Supplied records:
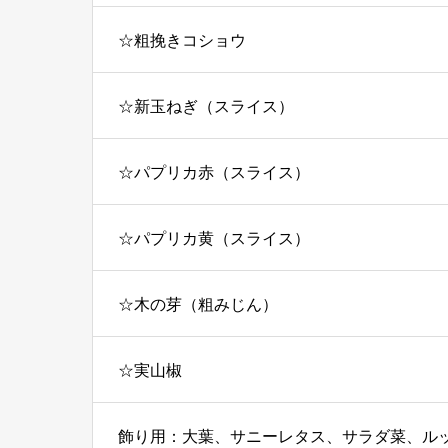
☆粗挽きコショウ
☆新玉ねぎ（スライス）
☆パプリカ赤（スライス）
☆パプリカ黄（スライス）
☆木の芽（粗みじん）
☆実山椒
飾り用：大葉、サニーレタス、サラダ菜、ル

What to produce: The data above should be repeated in full and exactly, with no pictures carried over.

Written answer:
☆粗挽きコショウ
☆新玉ねぎ（スライス）
☆パプリカ赤（スライス）
☆パプリカ黄（スライス）
☆木の芽（粗みじん）
☆実山椒
飾り用：大葉、サニーレタス、サラダ菜、ル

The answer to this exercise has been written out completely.